Walsh v Wusinich
2006 NY Slip Op 06501 [32 AD3d 743]
September 19, 2006
Appellate Division, First Department
Published by New York State Law Reporting Bureau pursuant to Judiciary Law § 431.
As corrected through Wednesday, November 08, 2006


Alison J. Walsh, Appellant,
v
Stephen M. Wusinich et al., Respondents.

[*1]

Order, Supreme Court, New York County (Edward H. Lehner, J.), entered February 27, 2006, which, in a declaratory judgment action involving plaintiff's right to purchase an apartment in a housing complex undergoing cooperative conversion, denied plaintiff's motion to stay a transfer of the shares allocated to the subject apartment to the individual defendant, and for related preliminary injunctive relief, unanimously affirmed, without costs.

Following withdrawal of the housing complex from the Mitchell-Lama program, a cooperative offering plan was filed pursuant to Private Housing Finance Law article XI and accepted for filing by the Attorney General. The plan offers to eligible tenants the exclusive right to purchase their apartments; defines an eligible tenant as a residential tenant who, as of the filing date, is the named tenant under and signatory to an unexpired lease in effect covering the unit; and provides that any such residential tenant shall be presumed to be an eligible tenant even if he or she sublet or permitted another person to occupy the unit, or does not occupy the unit as his or her primary residence.
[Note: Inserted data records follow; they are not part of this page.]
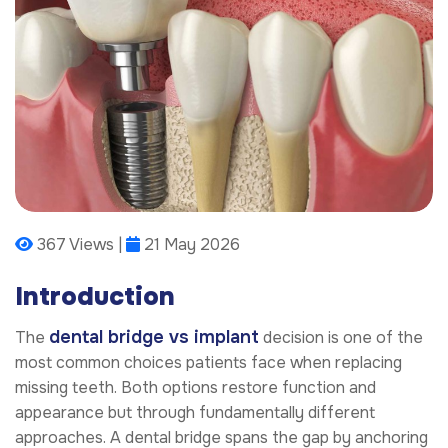
367 Views |
21 May 2026
Introduction
dental bridge vs implant
The
decision is one of the
most common choices patients face when replacing
missing teeth. Both options restore function and
appearance but through fundamentally different
approaches. A dental bridge spans the gap by anchoring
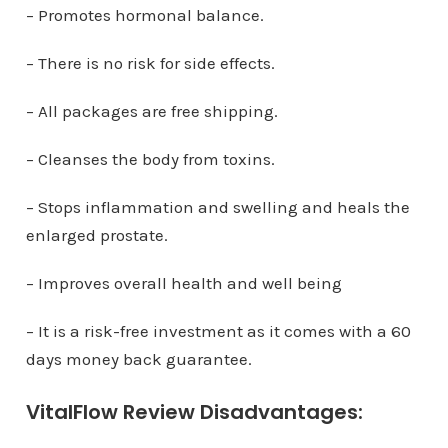
– Promotes hormonal balance.
– There is no risk for side effects.
– All packages are free shipping.
– Cleanses the body from toxins.
– Stops inflammation and swelling and heals the
enlarged prostate.
– Improves overall health and well being
– It is a risk-free investment as it comes with a 60
days money back guarantee.
VitalFlow Review Disadvantages:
Since the individual defendant is the sole tenant named, and only signatory to, an unexpired lease covering the subject apartment, and since, under the plain terms of the plan, plaintiff's occupancy and defendant's nonoccupancy of the apartment at the time of the filing are irrelevant, it appears that defendant is the eligible tenant to whom the offer to purchase was properly made. We reject plaintiff's argument that even though General Business Law § 352-eeee, by its terms, does not apply to cooperative conversions under Private Housing Finance Law article XI (General Business Law § 352-eeee [1] [a]), the housing complex, by reason of its receipt of J-51 tax benefits, became subject to rent stabilization under Real Property [*2]Tax Law § 489 (7) (b) (2), and was therefore required, under General Business Law § 352-eeee (2) (d) (ix), to give tenants in occupancy, such as plaintiff, a 90-day exclusive right to purchase the shares allocated to their apartments. Real Property Tax Law § 489 (7) (b) (2), by its terms, applies only if the tax benefits were received on or before its June 19, 1985 effective date, not the case here, and General Business Law § 352-eeee (2) (d), by its terms, applies only to eviction plans, also not the case here. We have considered plaintiff's other arguments and find them unavailing. Concur—Mazzarelli, J.P., Sweeny, Catterson, McGuire and Malone, JJ.